VON PRAG NACH NIZZA
People before Profits
Der Geist von Seattle vor 11 Monaten, die Zusammenarbeit von
verschiedenen Gruppen als Ausdruck einer sozialen Gesamtbewegung, entsteht in Europa durch
die Diskussion um die Grundrechtecharta der EU und ihrer Gegenplattform. Ähnlich der WTO
garantiert das EU-System den Erhalt und Ausbau der Wachstumsideologie, vorangetrieben
mittels ERT (European Round Table of Industrials) initiiert von transnationalen Konzernen.
Anfang Dezember sollen in Nizza die Gipfelvertreter eine Revision des EU-Vertrags, die
Reform der EU-Institutionen, einen Grundrechtekatalog und die Osterweiterung - aber auch
über Kriterien eines neuen Sozialsystems in Europa, entscheiden.
Birgit Koch, Redaktion Hamburg - Vergleichbar undemokratisch wie WTO, IWF und
Weltbank auch in Prag weitere Feineinstellungen zur Umverteilung von Arm zu Reich
justieren, will die EU-Kommission mit gänzlicher Ignoranz gegenüber den Interessen der
Bevölkerung ihren Liberalisierungskurs durchsetzen. Im vorauseilenden Gehorsam als
Erfüllungsgehilfe der Großindustrie soll hinter dem Rücken gewählter Volksvertreter
beschlossen werden: Der Ausbau der Wettbewerbsfähigkeit, vor allem in Konkurrenz zu den
USA, die Deregulierung der Märkte und als Globalcredo die Steigerung der Macht der
Wirtschaft gegen die der Regierungen, sind paradoxerweise die Zentralvorgaben in den
Staaten der EU und vorbereitend auch schon in den Beitrittsländern. Die angestrebte
florierende Konjunktur und damit die steigenden Profite werden so zum Transmissionsriemen
der Selbstentmachtung der vermeintlich staatlichen Demokratien. Hier vollzieht sich, was
in den Gremien der OECD von langer Hand vorbereitet und geplant wurde.

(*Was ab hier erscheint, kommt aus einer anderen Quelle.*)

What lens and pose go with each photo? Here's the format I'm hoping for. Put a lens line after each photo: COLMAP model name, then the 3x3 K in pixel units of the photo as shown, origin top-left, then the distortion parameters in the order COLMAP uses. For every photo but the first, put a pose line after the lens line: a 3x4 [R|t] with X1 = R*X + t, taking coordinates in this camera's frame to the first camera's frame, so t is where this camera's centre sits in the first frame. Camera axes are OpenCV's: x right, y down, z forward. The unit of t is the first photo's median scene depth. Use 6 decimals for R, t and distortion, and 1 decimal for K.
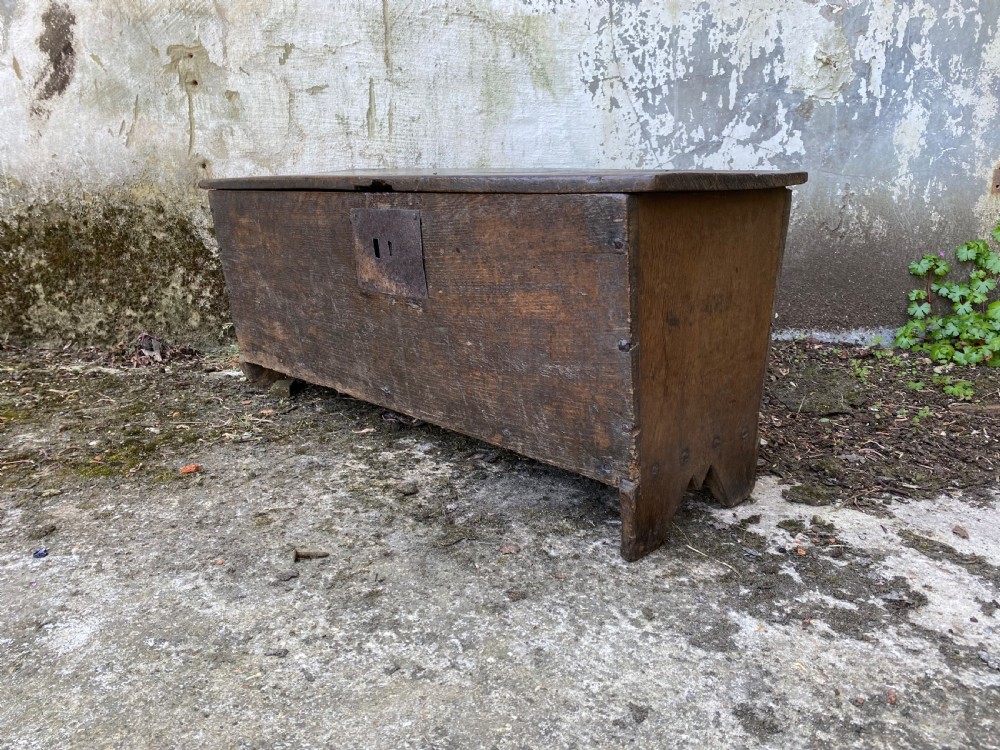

Bei all dem wird der Informationsstand der
Bevölkerung nach wie vor gleich Null gehalten. Weit ausladend werden die individuellen
Vorzüge einer europaweiten Marktwirtschaft versprochen. Unter dem realen Druck der
unterschiedlichen sozialen und kulturellen Arbeits- und Lebensbedingungen, mit dem Zwang
zur Rendite werden diese dann gegeneinander ausgespielt indem der niedrigste Level des
Einzelfalls zum wohlfeilen Standard aller gemacht werden soll. Statt des breiten
Wohlstands wird hier die Verengung auf die Interessen des Reichtums betrieben.
Unterstützend auf höchster Ebene der EU, wo Entscheidungsträger von Wirtschaft und
Regierung von jeglicher demokratischen Kontrolle ungestört walten und schalten können,
wird so die europäische Variante des Internationalen Lobbyismus institutionalisiert.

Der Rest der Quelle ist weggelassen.